We rose early, ready for our exciting expedition to Wadi Bukla. This Wadi is full of water most of the year round and is clear, cool and perfect for swimming, wading and jumping from some of the rocks that flank the water below. A twenty minute walk along the dry wadi bed led us to the first pool. Shallow and manageable for all, we continued on through more pristine waters to a small waterfall and arrived at a larger lagoon where there was enough room for 20 also people to jump in and swim around. Making sure everyone is safe during these exciting moments is crucial. I could see Jon’s head gently nodding as he did several head counts in the water.
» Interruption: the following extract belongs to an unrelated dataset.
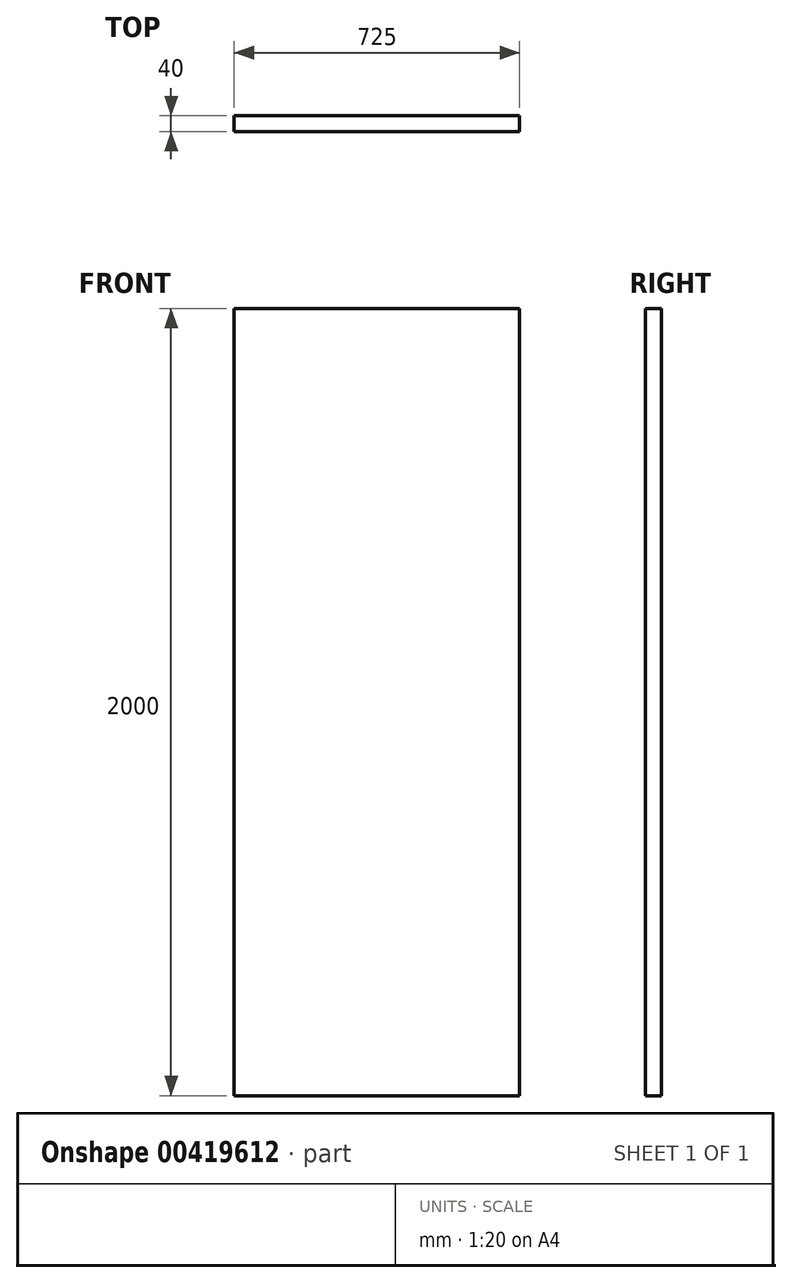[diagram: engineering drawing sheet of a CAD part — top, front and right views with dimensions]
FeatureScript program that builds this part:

Beyond this lake are more beautiful pools of clear water reflecting the rocky landscapes. So much to explore. We turned around here, though, conscious of the big group and the smaller gaps to navigate through.
There were many geologists among us on this trip with lots of knowledge about the landscape but the topic that we all enjoyed was that of the water scorpion. Feared by many, revered by some. Lutz, one of the geologists had managed to take a couple of excellent shots of this creature under the water. Unbeknown to me, as 20 little swimmers weaved their way through the wadi. Great excitement ensued as we attempted to identify the beautiful creature. Rare and dangerous! How lucky we were that nobody had been bitten by such an invisible creature submerged just under the surface as we waded passed! The group was delighted to have made such a find, much more interesting than the million years of rock formations all around us. It was only the day after, when Monica posted on our separate staff group that water scorpion was perhaps not so exotic at all.
But, our group was so excited we thought we’d keep this to ourselves.